• WHAT THE TASK ASKS:
For each line below, write it out exactly as it appears.

□ □ □ □

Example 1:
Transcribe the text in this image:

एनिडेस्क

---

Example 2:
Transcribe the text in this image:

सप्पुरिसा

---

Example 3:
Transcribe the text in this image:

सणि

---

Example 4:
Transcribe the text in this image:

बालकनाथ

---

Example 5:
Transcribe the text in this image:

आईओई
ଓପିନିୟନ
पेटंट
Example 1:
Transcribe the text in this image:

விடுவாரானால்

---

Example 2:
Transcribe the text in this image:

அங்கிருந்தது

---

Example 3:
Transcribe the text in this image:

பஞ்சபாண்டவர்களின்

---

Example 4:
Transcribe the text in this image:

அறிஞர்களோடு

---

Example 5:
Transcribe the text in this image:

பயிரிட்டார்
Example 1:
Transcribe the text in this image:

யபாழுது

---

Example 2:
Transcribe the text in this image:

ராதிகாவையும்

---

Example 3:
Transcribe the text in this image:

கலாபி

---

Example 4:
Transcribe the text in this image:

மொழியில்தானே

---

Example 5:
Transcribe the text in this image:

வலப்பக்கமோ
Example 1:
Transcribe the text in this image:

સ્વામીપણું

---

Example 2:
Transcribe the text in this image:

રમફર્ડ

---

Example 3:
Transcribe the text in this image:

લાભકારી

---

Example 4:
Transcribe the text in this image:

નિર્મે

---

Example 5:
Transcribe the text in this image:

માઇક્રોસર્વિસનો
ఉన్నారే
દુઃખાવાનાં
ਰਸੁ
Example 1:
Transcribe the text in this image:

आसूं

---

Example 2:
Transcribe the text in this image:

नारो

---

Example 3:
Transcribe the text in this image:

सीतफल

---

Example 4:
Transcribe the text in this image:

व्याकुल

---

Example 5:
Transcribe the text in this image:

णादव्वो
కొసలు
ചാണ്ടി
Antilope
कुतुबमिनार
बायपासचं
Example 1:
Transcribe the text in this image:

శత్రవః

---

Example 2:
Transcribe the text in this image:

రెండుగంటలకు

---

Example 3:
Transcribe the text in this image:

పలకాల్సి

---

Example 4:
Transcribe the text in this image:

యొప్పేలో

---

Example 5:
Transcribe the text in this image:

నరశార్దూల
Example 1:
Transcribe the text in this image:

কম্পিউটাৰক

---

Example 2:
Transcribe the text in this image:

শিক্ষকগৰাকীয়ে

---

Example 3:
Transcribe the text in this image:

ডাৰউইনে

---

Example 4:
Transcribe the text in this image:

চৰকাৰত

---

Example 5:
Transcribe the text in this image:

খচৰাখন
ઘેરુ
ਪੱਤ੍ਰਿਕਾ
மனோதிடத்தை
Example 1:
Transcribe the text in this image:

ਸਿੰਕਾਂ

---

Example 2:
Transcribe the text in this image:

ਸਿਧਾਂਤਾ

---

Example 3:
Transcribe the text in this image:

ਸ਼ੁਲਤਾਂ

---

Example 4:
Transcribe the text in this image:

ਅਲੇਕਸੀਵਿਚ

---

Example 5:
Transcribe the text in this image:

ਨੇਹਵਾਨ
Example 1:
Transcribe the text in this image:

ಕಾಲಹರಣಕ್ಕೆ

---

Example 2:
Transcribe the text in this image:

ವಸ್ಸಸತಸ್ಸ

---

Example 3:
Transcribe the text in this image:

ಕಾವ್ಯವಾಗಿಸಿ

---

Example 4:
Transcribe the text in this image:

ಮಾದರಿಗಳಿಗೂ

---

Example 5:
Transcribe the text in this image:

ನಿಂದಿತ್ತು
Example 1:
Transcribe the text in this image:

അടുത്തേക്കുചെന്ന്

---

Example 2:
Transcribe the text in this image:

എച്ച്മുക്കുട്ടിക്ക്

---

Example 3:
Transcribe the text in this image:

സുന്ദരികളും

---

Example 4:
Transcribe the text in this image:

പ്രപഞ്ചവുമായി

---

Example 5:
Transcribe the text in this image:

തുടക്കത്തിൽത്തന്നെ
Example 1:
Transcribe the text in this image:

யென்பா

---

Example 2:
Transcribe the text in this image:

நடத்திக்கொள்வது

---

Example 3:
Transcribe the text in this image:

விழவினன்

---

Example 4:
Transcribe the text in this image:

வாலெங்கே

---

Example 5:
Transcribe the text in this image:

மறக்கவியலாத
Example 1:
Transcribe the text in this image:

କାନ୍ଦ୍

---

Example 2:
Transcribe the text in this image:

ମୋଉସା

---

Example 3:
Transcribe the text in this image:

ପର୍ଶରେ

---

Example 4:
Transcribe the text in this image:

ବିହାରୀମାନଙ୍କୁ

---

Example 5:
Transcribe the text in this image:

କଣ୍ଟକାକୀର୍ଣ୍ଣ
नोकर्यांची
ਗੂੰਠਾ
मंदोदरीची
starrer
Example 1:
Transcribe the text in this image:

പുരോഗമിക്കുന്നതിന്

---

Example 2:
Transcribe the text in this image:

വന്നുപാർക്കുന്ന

□ □ □ □

• ANSWER BELOW:
Example 1:
Transcribe the text in this image:

एनिडेस्क

---

Example 2:
Transcribe the text in this image:

सप्पुरिसा

---

Example 3:
Transcribe the text in this image:

सणि

---

Example 4:
Transcribe the text in this image:

बालकनाथ

---

Example 5:
Transcribe the text in this image:

आईओई
ଓପିନିୟନ
पेटंट
Example 1:
Transcribe the text in this image:

விடுவாரானால்

---

Example 2:
Transcribe the text in this image:

அங்கிருந்தது

---

Example 3:
Transcribe the text in this image:

பஞ்சபாண்டவர்களின்

---

Example 4:
Transcribe the text in this image:

அறிஞர்களோடு

---

Example 5:
Transcribe the text in this image:

பயிரிட்டார்
Example 1:
Transcribe the text in this image:

யபாழுது

---

Example 2:
Transcribe the text in this image:

ராதிகாவையும்

---

Example 3:
Transcribe the text in this image:

கலாபி

---

Example 4:
Transcribe the text in this image:

மொழியில்தானே

---

Example 5:
Transcribe the text in this image:

வலப்பக்கமோ
Example 1:
Transcribe the text in this image:

સ્વામીપણું

---

Example 2:
Transcribe the text in this image:

રમફર્ડ

---

Example 3:
Transcribe the text in this image:

લાભકારી

---

Example 4:
Transcribe the text in this image:

નિર્મે

---

Example 5:
Transcribe the text in this image:

માઇક્રોસર્વિસનો
ఉన్నారే
દુઃખાવાનાં
ਰਸੁ
Example 1:
Transcribe the text in this image:

आसूं

---

Example 2:
Transcribe the text in this image:

नारो

---

Example 3:
Transcribe the text in this image:

सीतफल

---

Example 4:
Transcribe the text in this image:

व्याकुल

---

Example 5:
Transcribe the text in this image:

णादव्वो
కొసలు
ചാണ്ടി
Antilope
कुतुबमिनार
बायपासचं
Example 1:
Transcribe the text in this image:

శత్రవః

---

Example 2:
Transcribe the text in this image:

రెండుగంటలకు

---

Example 3:
Transcribe the text in this image:

పలకాల్సి

---

Example 4:
Transcribe the text in this image:

యొప్పేలో

---

Example 5:
Transcribe the text in this image:

నరశార్దూల
Example 1:
Transcribe the text in this image:

কম্পিউটাৰক

---

Example 2:
Transcribe the text in this image:

শিক্ষকগৰাকীয়ে

---

Example 3:
Transcribe the text in this image:

ডাৰউইনে

---

Example 4:
Transcribe the text in this image:

চৰকাৰত

---

Example 5:
Transcribe the text in this image:

খচৰাখন
ઘેરુ
ਪੱਤ੍ਰਿਕਾ
மனோதிடத்தை
Example 1:
Transcribe the text in this image:

ਸਿੰਕਾਂ

---

Example 2:
Transcribe the text in this image:

ਸਿਧਾਂਤਾ

---

Example 3:
Transcribe the text in this image:

ਸ਼ੁਲਤਾਂ

---

Example 4:
Transcribe the text in this image:

ਅਲੇਕਸੀਵਿਚ

---

Example 5:
Transcribe the text in this image:

ਨੇਹਵਾਨ
Example 1:
Transcribe the text in this image:

ಕಾಲಹರಣಕ್ಕೆ

---

Example 2:
Transcribe the text in this image:

ವಸ್ಸಸತಸ್ಸ

---

Example 3:
Transcribe the text in this image:

ಕಾವ್ಯವಾಗಿಸಿ

---

Example 4:
Transcribe the text in this image:

ಮಾದರಿಗಳಿಗೂ

---

Example 5:
Transcribe the text in this image:

ನಿಂದಿತ್ತು
Example 1:
Transcribe the text in this image:

അടുത്തേക്കുചെന്ന്

---

Example 2:
Transcribe the text in this image:

എച്ച്മുക്കുട്ടിക്ക്

---

Example 3:
Transcribe the text in this image:

സുന്ദരികളും

---

Example 4:
Transcribe the text in this image:

പ്രപഞ്ചവുമായി

---

Example 5:
Transcribe the text in this image:

തുടക്കത്തിൽത്തന്നെ
Example 1:
Transcribe the text in this image:

யென்பா

---

Example 2:
Transcribe the text in this image:

நடத்திக்கொள்வது

---

Example 3:
Transcribe the text in this image:

விழவினன்

---

Example 4:
Transcribe the text in this image:

வாலெங்கே

---

Example 5:
Transcribe the text in this image:

மறக்கவியலாத
Example 1:
Transcribe the text in this image:

କାନ୍ଦ୍

---

Example 2:
Transcribe the text in this image:

ମୋଉସା

---

Example 3:
Transcribe the text in this image:

ପର୍ଶରେ

---

Example 4:
Transcribe the text in this image:

ବିହାରୀମାନଙ୍କୁ

---

Example 5:
Transcribe the text in this image:

କଣ୍ଟକାକୀର୍ଣ୍ଣ
नोकर्यांची
ਗੂੰਠਾ
मंदोदरीची
starrer
Example 1:
Transcribe the text in this image:

പുരോഗമിക്കുന്നതിന്

---

Example 2:
Transcribe the text in this image:

വന്നുപാർക്കുന്ന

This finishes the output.